Dr Quantum - Double Slit Experiment
http://www.youtube.com/watch?v=DfPeprQ7oGc
Interesting and only a small fraction of it all
by Willy - 4/18/12 9:45 AM
In Reply to: Your wave box by crowsfoot
Nope, nothing of the sort at least that was not part of the learning.
As for the two slot experiment, that always seems to be brought up in the physics books. While, I understand the idea of particle and wave(or field) effects which is now understood to be the process happening, it's both. Further, the mere act of observation or measurement will in itself interfere or somehow become what is being observed, as understood now of quantum physics or the mechanics of same. So, what is a physicist to do, repeat and repeat again until some avg. becomes shown, which is what the left or right spin of particles and all the names of found particles and maybe their waves(fields) represent their nature as best as possible. ----Willy ![]()
The two slit thing has always p-ed me clean off!

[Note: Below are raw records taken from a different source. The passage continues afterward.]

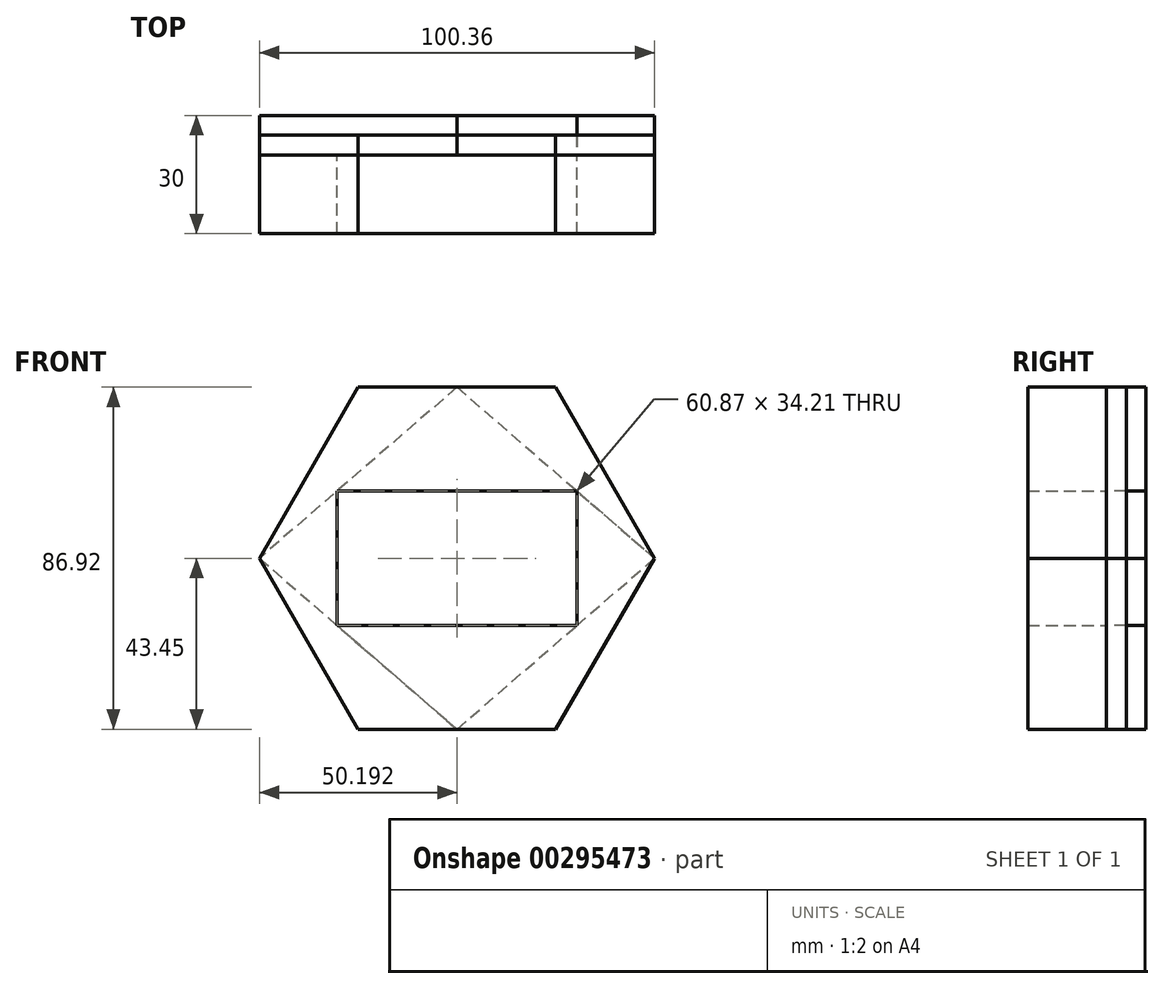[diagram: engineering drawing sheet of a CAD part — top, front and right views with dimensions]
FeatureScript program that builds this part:
annotation { "Feature Type Name" : "Feature", "Feature Type Description" : "" }
export const myFeature = defineFeature(function(context is Context, id is Id, definition is map)
    precondition{}
    {
        {
            var Q0;
            Q0=qCreatedBy(makeId("Front.planeOp"),FACE);
            var sketch = newSketch(context, id + "F0", { "sketchPlane" : qUnion([Q0])});
            skLineSegment(sketch, "E0.0", {"start": v(-25.1, 43.46) * mm, "end": v(25.1, 43.46) * mm});
            skLineSegment(sketch, "E0.1", {"start": v(25.1, 43.46) * mm, "end": v(50.18, 0) * mm});
            skLineSegment(sketch, "E0.2", {"start": v(50.18, 0) * mm, "end": v(25.1, -43.46) * mm});
            skLineSegment(sketch, "E0.3", {"start": v(25.1, -43.46) * mm, "end": v(-25.1, -43.46) * mm});
            skLineSegment(sketch, "E0.4", {"start": v(-25.1, -43.46) * mm, "end": v(-50.18, 0) * mm});
            skLineSegment(sketch, "E0.5", {"start": v(-50.18, 0) * mm, "end": v(-25.1, 43.46) * mm});
            skPoint(sketch, "E0.0.midPoint", {"position": v(0, 43.46) * mm});
            skLineSegment(sketch, "E1", {"start": v(0, 43.46) * mm, "end": v(-50.18, 0) * mm});
            skLineSegment(sketch, "E2", {"start": v(-50.18, 0) * mm, "end": v(0, -43.46) * mm});
            skLineSegment(sketch, "E3", {"start": v(0, -43.46) * mm, "end": v(50.18, 0) * mm});
            skLineSegment(sketch, "E4", {"start": v(0, 43.46) * mm, "end": v(50.18, 0) * mm});
            skLineSegment(sketch, "E5.bottom", {"start": v(-30.42, -17.11) * mm, "end": v(30.45, -17.11) * mm});
            skLineSegment(sketch, "E5.top", {"start": v(-30.42, 17.1) * mm, "end": v(30.45, 17.1) * mm});
            skLineSegment(sketch, "E5.left", {"start": v(-30.42, -17.11) * mm, "end": v(-30.42, 17.1) * mm});
            skLineSegment(sketch, "E5.right", {"start": v(30.45, -17.11) * mm, "end": v(30.45, 17.1) * mm});
            skPoint(sketch, "E0.cCircle.center.orphan", {"position": v(0, 0) * mm});
            skSolve(sketch);
        }
        {
            var Q0;
            {var subQ1=sQuery(id+"F0.wireOp",EDGE,"E1");Q0=makeQuery(id+"F0.imprint","IMPRINT",FACE,{"disambiguationData":[TD([[makeQuery(id+"F0.imprint","IMPRINT",EDGE,{"derivedFrom":subQ1}),1.0]])]});}
            var Q1;
            {var subQ0=sQuery(id+"F0.wireOp",EDGE,"E0.5");Q1=makeQuery(id+"F0.imprint","IMPRINT",FACE,{"disambiguationData":[TD([[makeQuery(id+"F0.imprint","IMPRINT",EDGE,{"derivedFrom":subQ0}),-1.0]])]});}
            var Q2;
            {var subQ0=sQuery(id+"F0.wireOp",EDGE,"E0.1");Q2=makeQuery(id+"F0.imprint","IMPRINT",FACE,{"disambiguationData":[TD([[makeQuery(id+"F0.imprint","IMPRINT",EDGE,{"derivedFrom":subQ0}),-1.0]])]});}
            var Q3;
            {var subQ1=sQuery(id+"F0.wireOp",EDGE,"E3");var subQ3=sQuery(id+"F0.wireOp",EDGE,"E5.right");var subQ4=makeQuery(id+"F0.imprint","INTERSECT",VERTEX,{"derivedFrom":[subQ1,subQ3]});Q3=makeQuery(id+"F0.imprint","IMPRINT",FACE,{"disambiguationData":[TD([[makeQuery(id+"F0.imprint","IMPRINT",EDGE,{"disambiguationData":[TD([[subQ4,-1.0]])],"derivedFrom":subQ3}),-1.0]])]});}
            var Q4;
            {var subQ5=sQuery(id+"F0.wireOp",EDGE,"E0.2");Q4=makeQuery(id+"F0.imprint","IMPRINT",FACE,{"disambiguationData":[TD([[makeQuery(id+"F0.imprint","IMPRINT",EDGE,{"derivedFrom":subQ5}),-1.0]])]});}
            var Q5;
            {var subQ0=sQuery(id+"F0.wireOp",EDGE,"E0.4");Q5=makeQuery(id+"F0.imprint","IMPRINT",FACE,{"disambiguationData":[TD([[makeQuery(id+"F0.imprint","IMPRINT",EDGE,{"derivedFrom":subQ0}),-1.0]])]});}
            var Q6;
            {var subQ0=sQuery(id+"F0.wireOp",EDGE,"E3");var subQ3=sQuery(id+"F0.wireOp",EDGE,"E5.bottom");var subQ5=makeQuery(id+"F0.imprint","INTERSECT",VERTEX,{"derivedFrom":[subQ0,subQ3]});Q6=makeQuery(id+"F0.imprint","IMPRINT",FACE,{"disambiguationData":[TD([[makeQuery(id+"F0.imprint","IMPRINT",EDGE,{"disambiguationData":[TD([[subQ5,1.0]])],"derivedFrom":subQ0}),1.0]])]});}
            extrude(context, id + "F1", {"entities" : qUnion([Q0, Q1, Q2, Q3, Q4, Q5, Q6]), "depth" : 20 * mm});
        }
        {
            var Q0;
            {var subQ0=sQuery(id+"F0.wireOp",EDGE,"E3");var subQ3=sQuery(id+"F0.wireOp",EDGE,"E5.bottom");var subQ5=makeQuery(id+"F0.imprint","INTERSECT",VERTEX,{"derivedFrom":[subQ0,subQ3]});Q0=makeQuery(id+"F0.imprint","IMPRINT",FACE,{"disambiguationData":[TD([[makeQuery(id+"F0.imprint","IMPRINT",EDGE,{"disambiguationData":[TD([[subQ5,1.0]])],"derivedFrom":subQ0}),1.0]])]});}
            var Q1;
            {var subQ1=sQuery(id+"F0.wireOp",EDGE,"E3");var subQ3=sQuery(id+"F0.wireOp",EDGE,"E5.right");var subQ4=makeQuery(id+"F0.imprint","INTERSECT",VERTEX,{"derivedFrom":[subQ1,subQ3]});Q1=makeQuery(id+"F0.imprint","IMPRINT",FACE,{"disambiguationData":[TD([[makeQuery(id+"F0.imprint","IMPRINT",EDGE,{"disambiguationData":[TD([[subQ4,-1.0]])],"derivedFrom":subQ3}),-1.0]])]});}
            var Q2;
            {var subQ1=sQuery(id+"F0.wireOp",EDGE,"E1");Q2=makeQuery(id+"F0.imprint","IMPRINT",FACE,{"disambiguationData":[TD([[makeQuery(id+"F0.imprint","IMPRINT",EDGE,{"derivedFrom":subQ1}),1.0]])]});}
            extrude(context, id + "F2", {"entities" : qUnion([Q0, Q1, Q2]), "oppositeDirection" : true, "depth" : 10 * mm});
        }
        {
            var Q0;
            {var subQ0=sQuery(id+"F0.wireOp",EDGE,"E0.5");Q0=makeQuery(id+"F0.imprint","IMPRINT",FACE,{"disambiguationData":[TD([[makeQuery(id+"F0.imprint","IMPRINT",EDGE,{"derivedFrom":subQ0}),-1.0]])]});}
            var Q1;
            {var subQ0=sQuery(id+"F0.wireOp",EDGE,"E0.1");Q1=makeQuery(id+"F0.imprint","IMPRINT",FACE,{"disambiguationData":[TD([[makeQuery(id+"F0.imprint","IMPRINT",EDGE,{"derivedFrom":subQ0}),-1.0]])]});}
            var Q2;
            {var subQ0=sQuery(id+"F0.wireOp",EDGE,"E0.4");Q2=makeQuery(id+"F0.imprint","IMPRINT",FACE,{"disambiguationData":[TD([[makeQuery(id+"F0.imprint","IMPRINT",EDGE,{"derivedFrom":subQ0}),-1.0]])]});}
            var Q3;
            {var subQ5=sQuery(id+"F0.wireOp",EDGE,"E0.2");Q3=makeQuery(id+"F0.imprint","IMPRINT",FACE,{"disambiguationData":[TD([[makeQuery(id+"F0.imprint","IMPRINT",EDGE,{"derivedFrom":subQ5}),-1.0]])]});}
            extrude(context, id + "F3", {"entities" : qUnion([Q0, Q1, Q2, Q3]), "oppositeDirection" : true, "depth" : 5 * mm});
        }
    });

by crowsfoot - 4/19/12 3:19 AM
In Reply to: Interesting and only a small fraction of it all by Willy
NO NO AND DOUBLE-DOG NO!!!
Of course the observation physicaly changed things! That has to be it! But you read the books, they all insist that having been seen, instead of the physicality of what ever mechinisum is used to do the observing, is what makes the difference. I can't swollow that. But there it is.
Is it that they have a drum to beat? Or that I'm too hard headed? I really do not know.
I've finally eased my mind about the entangled states thing. What Einstein called "spooky action at a distance". Relief ! Partly.
I loved the show: "The Mechanical Universe...and Beyond"
Episode 50. --- Particles and Waves --- shed some light (for me) on the nature of what particles really are. (Something from nothing.) And the evolution of the body of knowledge.
http://www.youtube.com/watch?v=37IR6zztru0
Do this mean that, before there were humans,
by Diana
- 4/19/12 8:16 AM
In Reply to: The two slit thing has always p-ed me clean off! by crowsfoot
all deaths were in limbo until humans showed up to observe the deaths?
Diana
That's the way most of the books
by crowsfoot - 4/20/12 3:32 AM
In Reply to: Do this mean that, before there were humans, by Diana
you get would have you see it. Observation ... by who? By what? A fish? Most of the books I've read seem to imply that comprehention of what's been observed makes all the difference. That's why I asked the question about whether they have a drum to beat.
You would think Shrodinger would have made it very clear what exactly it was that he WASN'T saying. Yes? But no.
But then again, I'm 10 or 12 years removed from where we are now.
Kind of like the old addage
by Diana
- 4/30/12 7:39 AM
In Reply to: That's the way most of the books by crowsfoot
If a tree falls in the woods and no one is around, does it still make a sound?
Diana
I believe it may have been that period's
by crowsfoot - 4/20/12 3:48 AM
In Reply to: Do this mean that, before there were humans, by Diana
version of intelligent design. But I'm not sure. The notion was so wide spread and so insistant, that I can't really tell. To this day, the observer thing continues. As far as I can tell. Whether the observer has to know what it is he's seeing, they stubbornly, still refuse to say.
To me, either it's magic or not. Either the magic lobby ...
(NT) Sounds more like smoke and mirrors.
by Diana
- 4/21/12 2:25 PM
In Reply to: I believe it may have been that period's by crowsfoot
Some kind of
by crowsfoot - 4/17/12 2:21 AM
In Reply to: You may enjoy this. by JP Bill
stroboscopic photography? If that's a whole series of drops, all the same size and shape and in the same relitive position to each other at exact time intervals, Pretty dang amazing.